═════ Information supplied

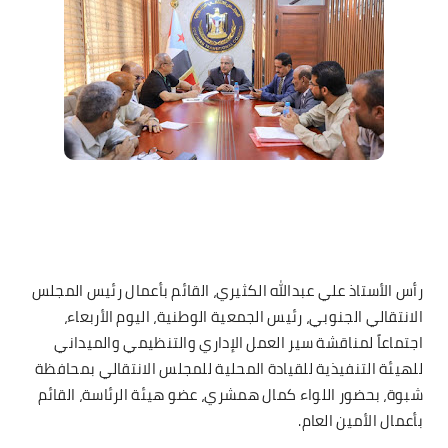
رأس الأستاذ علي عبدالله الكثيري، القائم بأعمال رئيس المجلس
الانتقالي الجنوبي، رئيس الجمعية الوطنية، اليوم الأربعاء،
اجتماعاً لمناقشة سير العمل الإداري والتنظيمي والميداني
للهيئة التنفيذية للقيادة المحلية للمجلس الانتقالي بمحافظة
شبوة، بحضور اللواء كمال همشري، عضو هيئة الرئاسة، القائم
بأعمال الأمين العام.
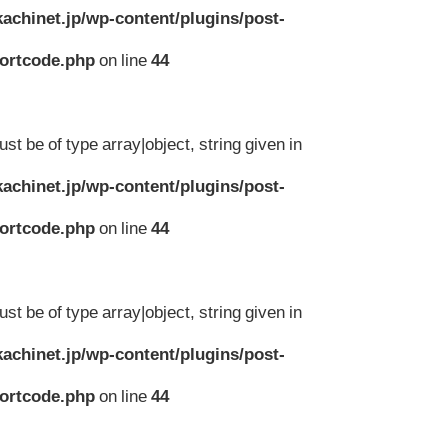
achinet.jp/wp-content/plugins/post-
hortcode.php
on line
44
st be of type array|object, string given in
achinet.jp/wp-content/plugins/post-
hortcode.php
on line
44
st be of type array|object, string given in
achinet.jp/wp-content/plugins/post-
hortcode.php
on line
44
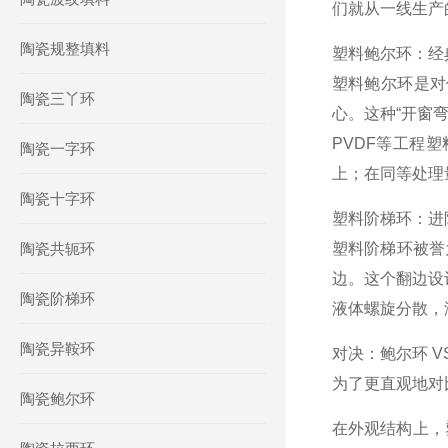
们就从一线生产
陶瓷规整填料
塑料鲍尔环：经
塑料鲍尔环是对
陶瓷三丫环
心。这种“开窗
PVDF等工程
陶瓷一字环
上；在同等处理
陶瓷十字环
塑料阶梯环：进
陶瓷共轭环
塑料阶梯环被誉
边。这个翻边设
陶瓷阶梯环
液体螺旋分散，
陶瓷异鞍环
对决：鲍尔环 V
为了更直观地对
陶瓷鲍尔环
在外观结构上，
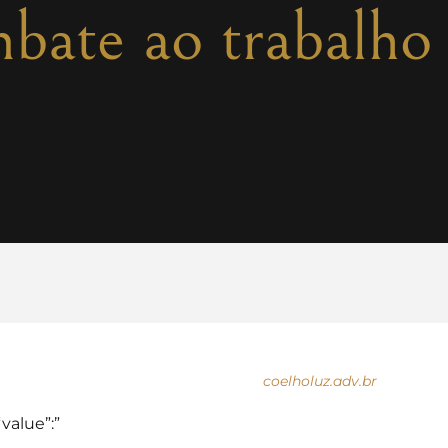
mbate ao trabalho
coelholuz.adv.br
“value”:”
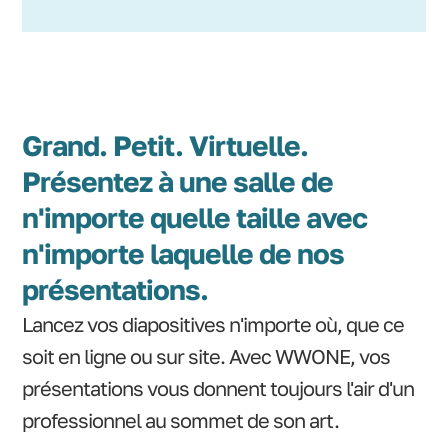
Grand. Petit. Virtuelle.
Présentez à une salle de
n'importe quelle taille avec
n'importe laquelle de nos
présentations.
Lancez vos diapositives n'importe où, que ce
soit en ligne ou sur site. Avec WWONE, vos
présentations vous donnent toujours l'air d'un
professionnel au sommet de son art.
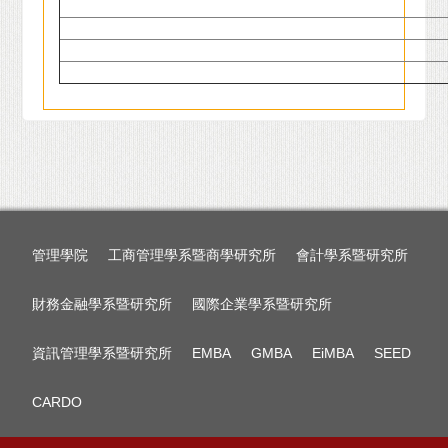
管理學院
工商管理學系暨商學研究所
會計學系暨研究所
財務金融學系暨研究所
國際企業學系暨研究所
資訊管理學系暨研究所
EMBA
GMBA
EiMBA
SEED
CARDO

══════════

Your task: Copy out the text of every row above, swapping each "présentations" for "diaporamas" and keeping everything else unchanged. Leave the pictures out.

Response to this task:
رأس الأستاذ علي عبدالله الكثيري، القائم بأعمال رئيس المجلس
الانتقالي الجنوبي، رئيس الجمعية الوطنية، اليوم الأربعاء،
اجتماعاً لمناقشة سير العمل الإداري والتنظيمي والميداني
للهيئة التنفيذية للقيادة المحلية للمجلس الانتقالي بمحافظة
شبوة، بحضور اللواء كمال همشري، عضو هيئة الرئاسة، القائم
بأعمال الأمين العام.
achinet.jp/wp-content/plugins/post-
hortcode.php
on line
44
st be of type array|object, string given in
achinet.jp/wp-content/plugins/post-
hortcode.php
on line
44
st be of type array|object, string given in
achinet.jp/wp-content/plugins/post-
hortcode.php
on line
44
们就从一线生产
陶瓷规整填料
塑料鲍尔环：经
塑料鲍尔环是对
陶瓷三丫环
心。这种“开窗
PVDF等工程
陶瓷一字环
上；在同等处理
陶瓷十字环
塑料阶梯环：进
陶瓷共轭环
塑料阶梯环被誉
边。这个翻边设
陶瓷阶梯环
液体螺旋分散，
陶瓷异鞍环
对决：鲍尔环 V
为了更直观地对
陶瓷鲍尔环
在外观结构上，
mbate ao trabalho
coelholuz.adv.br
“value”:”
Grand. Petit. Virtuelle.
Présentez à une salle de
n'importe quelle taille avec
n'importe laquelle de nos
diaporamas.
Lancez vos diapositives n'importe où, que ce
soit en ligne ou sur site. Avec WWONE, vos
diaporamas vous donnent toujours l'air d'un
professionnel au sommet de son art.
管理學院
工商管理學系暨商學研究所
會計學系暨研究所
財務金融學系暨研究所
國際企業學系暨研究所
資訊管理學系暨研究所
EMBA
GMBA
EiMBA
SEED
CARDO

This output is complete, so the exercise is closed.